Everyone wants to make a nice first impression, books are no different. It's like going for a job interview, if you show up with a mismatched suit and bad breath, their impression of you isn't going to be great no matter how professional you speak or how qualified you actually are for the position.

So, that intention of a nice first impression sometimes, (or a lot of times) differs majorly from what it actually turned out to be, and most will probably never see the issues. 

Well, what is the issue though?

I've clicked into countless books only to be greeted by usually one or more of these things: The weather, random narrative and rambling, waking up, "it was all a dream", dialogue, backstory/character description, or flashbacks.

I think most of us know why starting your book with your character waking up to an alarm or their mother and getting ready is trash. So is the dream, don't waste your readers' time on a whole scene and get them invested only to say "lolz it was a dream, time to wake up for work/school now here's the real, boring story and nothing interesting happens until chapter 5!", it's an instant erection eraser. Even if you feel the dream is important, (let's be real it's probably not), there are other fewer shit ways to do it.

Flashbacks most of the time are not needed period and writing sites will suggest against using them for many reasons, I won't get into it because that can be a whole rant within itself. But starting a story with a flashback is similar to the dream beginning, except worse. The flashback of your character being assaulted or witnessing a murder is weak and can be done later on in the story assuming it's actually that "important". It doesn't make me feel sad for the character like you intended it.

Starting with a backstory isn't even slightly interesting. It's just a lazy, pathetic info-dump. Backstory should be sprinkled in throughout the story. For my books I typically don't include much of any real backstory in the first and second chapters at all. If you don't know when to include things and when not to, you haven't passed the basic dos and don'ts of writing.

If you start with character descriptions aka "Hi my name is [whatever] and I'm 16 and have long black hair and blah blah blah"? Baby, sweetheart, honey, darling, dear.... no.

Dialogue is rarely interesting, even if you write a supposedly funny line like a lot of people do, you take a huge risk of people not finding it amusing because they don't know the characters. If I open a book and it's a joke about the character doing something, I'm not gonna burst into laughter, piss my pants, puke, gain abs, and shed tears.

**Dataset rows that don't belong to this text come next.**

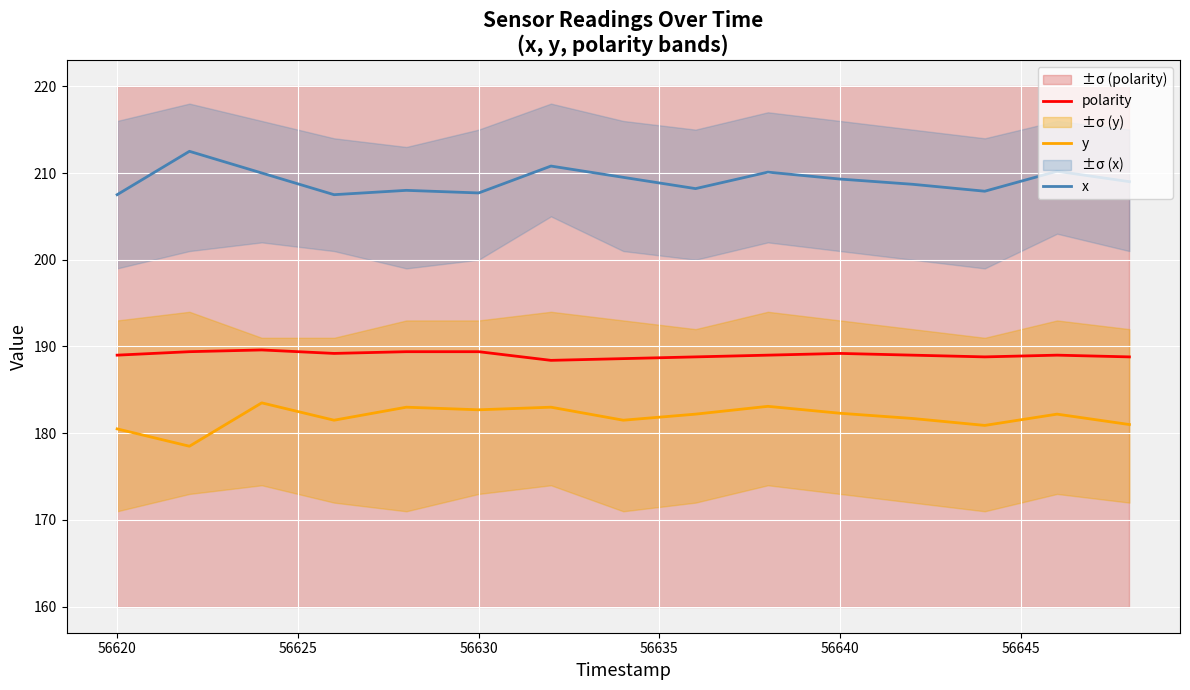

True or false: y and x cross at least once.

False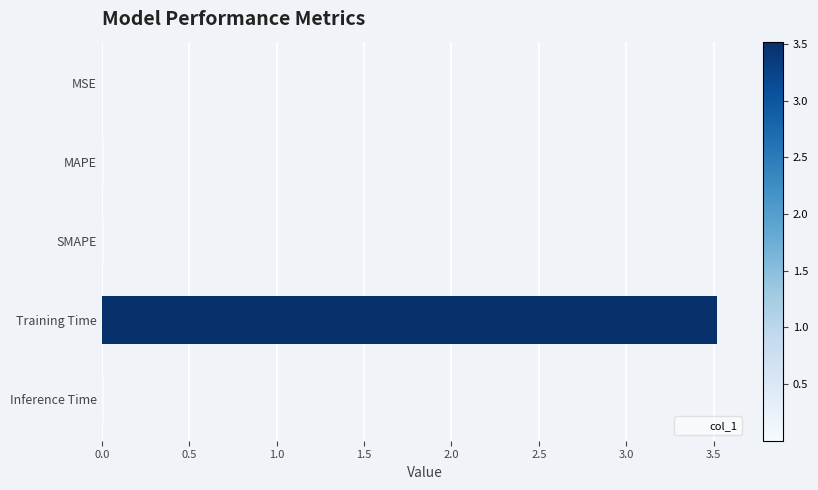

Is it true that the value at Training Time is 3.5?

True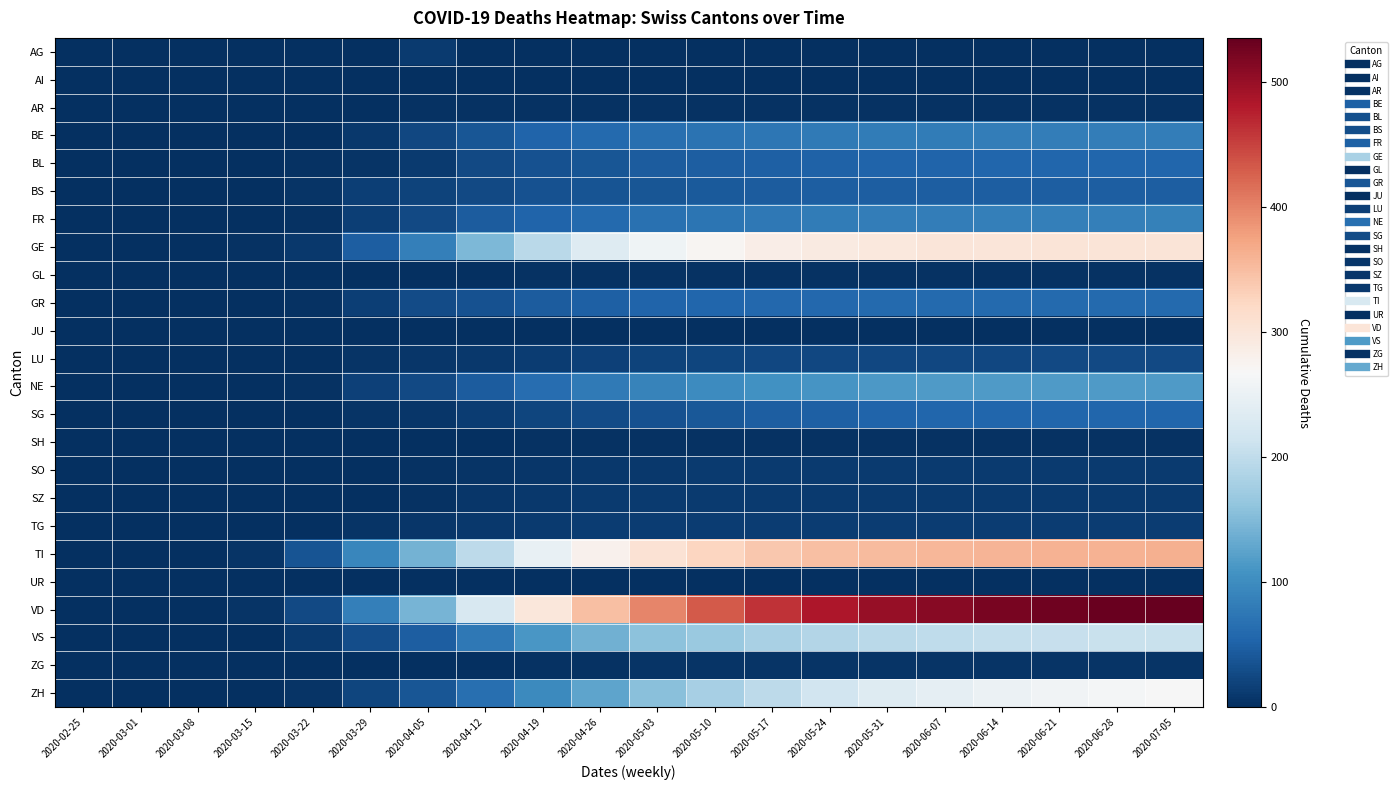

Rank the series at 2020-05-24 from lowest to highest value.

AG, AI, JU, UR, AR, GL, SH, ZG, SO, SZ, TG, LU, BS, SG, BL, GR, BE, FR, NE, VS, ZH, GE, TI, VD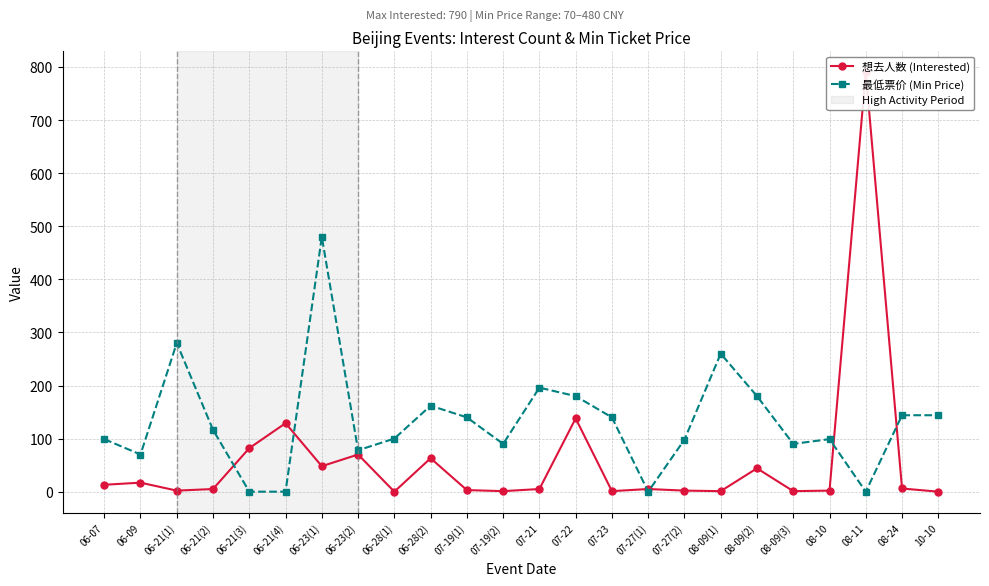

True or false: 想去人数 (Interested) has more than 0 interior local peaks.

True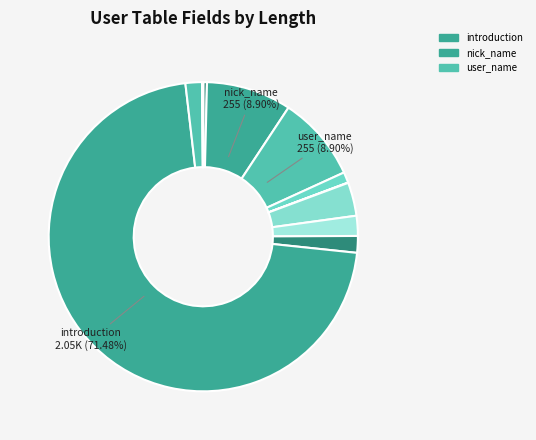

Count the number of slices in the pie.

13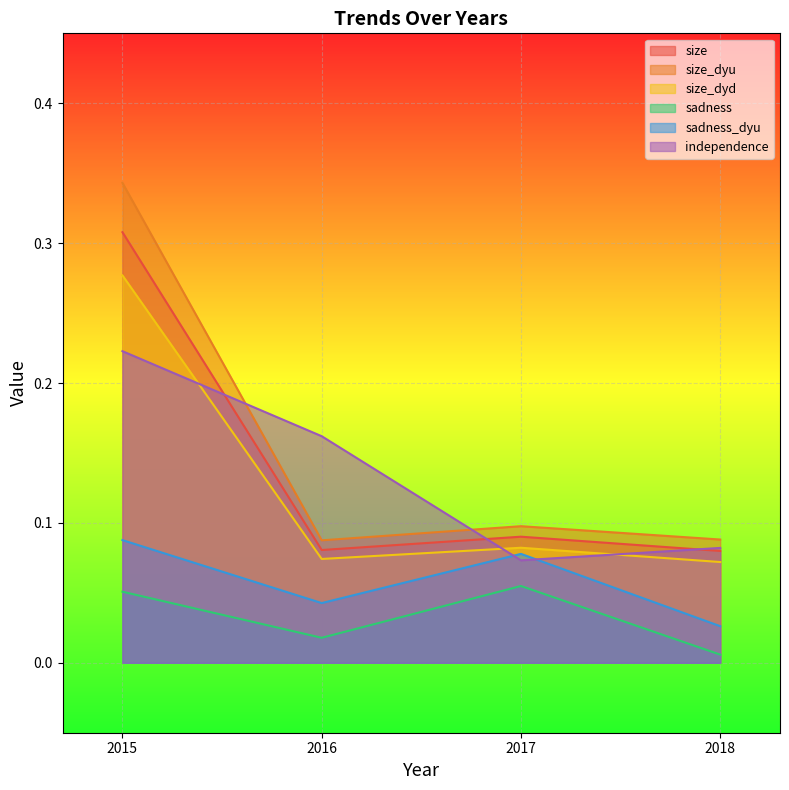

What is the total value across all series at 2016?

0.5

Besides, the humourous beginning has been done so many times. And forget starting off with some vague, mysterious edgy line, those make me roll my eyes, what're you? Fucking batman? Dialogue just does not hook.

Narrative can be semi-interesting, though 99.9% of the time? It's boring. I don't care about Anna's annoyed and tired rambling about school or Chase's blabbing about memories at every single place he passes in his taxi after getting off of a plane that just landed in his old hometown he hasn't been to in years.

The weather? This is the one most, even actually good authors seem to be tricked by. Writers are tricked into thinking it's fine and readers are too swooned by pretty descriptions to realize, the book just opened by describing the sky. Opening your book with a nice description of the low heavens kissing the lifeless grass and rain steadily falling through the arctic air on a December morning in London might sound nice, but ask yourself, is fog, rain, and cold air really that interesting? Does it get your attention? Does it make you go "Oh shit, what is this? Cause I need more"? Probably not.